(About this exercise)
Using the records below, repeat exactly the lines from the one holding "Scholarly Output, Veterinary: 14 -> 25" through the one holding "Actual Oct/Mar, PWLB: 3044 -> 1500", both ends included, and no others.

(Material supplied)
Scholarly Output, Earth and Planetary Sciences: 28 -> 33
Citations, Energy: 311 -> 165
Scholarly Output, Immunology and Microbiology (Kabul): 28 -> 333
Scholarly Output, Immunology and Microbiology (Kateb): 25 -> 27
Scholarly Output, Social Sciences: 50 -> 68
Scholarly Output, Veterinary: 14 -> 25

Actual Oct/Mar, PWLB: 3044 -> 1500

...

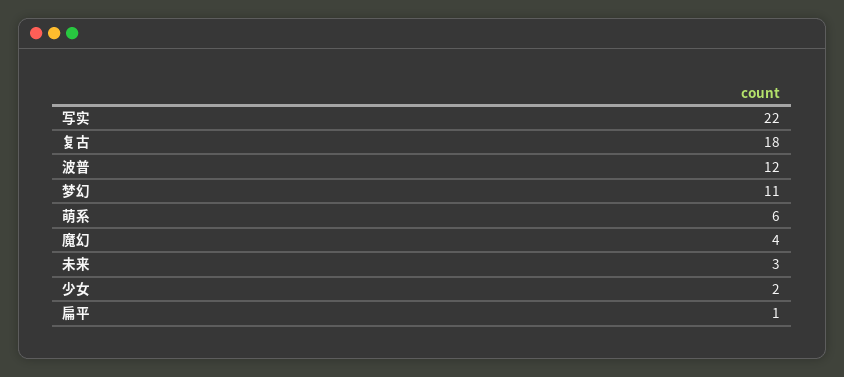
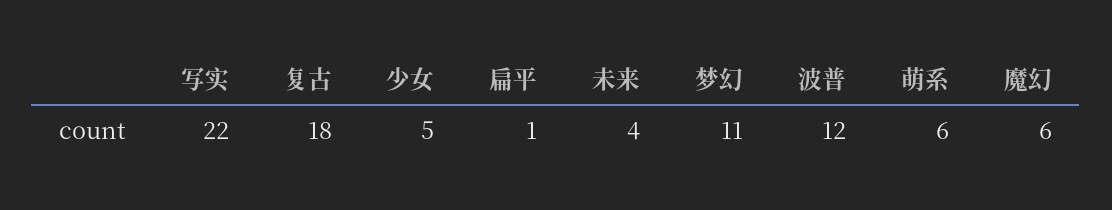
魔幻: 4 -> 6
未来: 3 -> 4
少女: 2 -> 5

(Response to the exercise)
Scholarly Output, Veterinary: 14 -> 25

Actual Oct/Mar, PWLB: 3044 -> 1500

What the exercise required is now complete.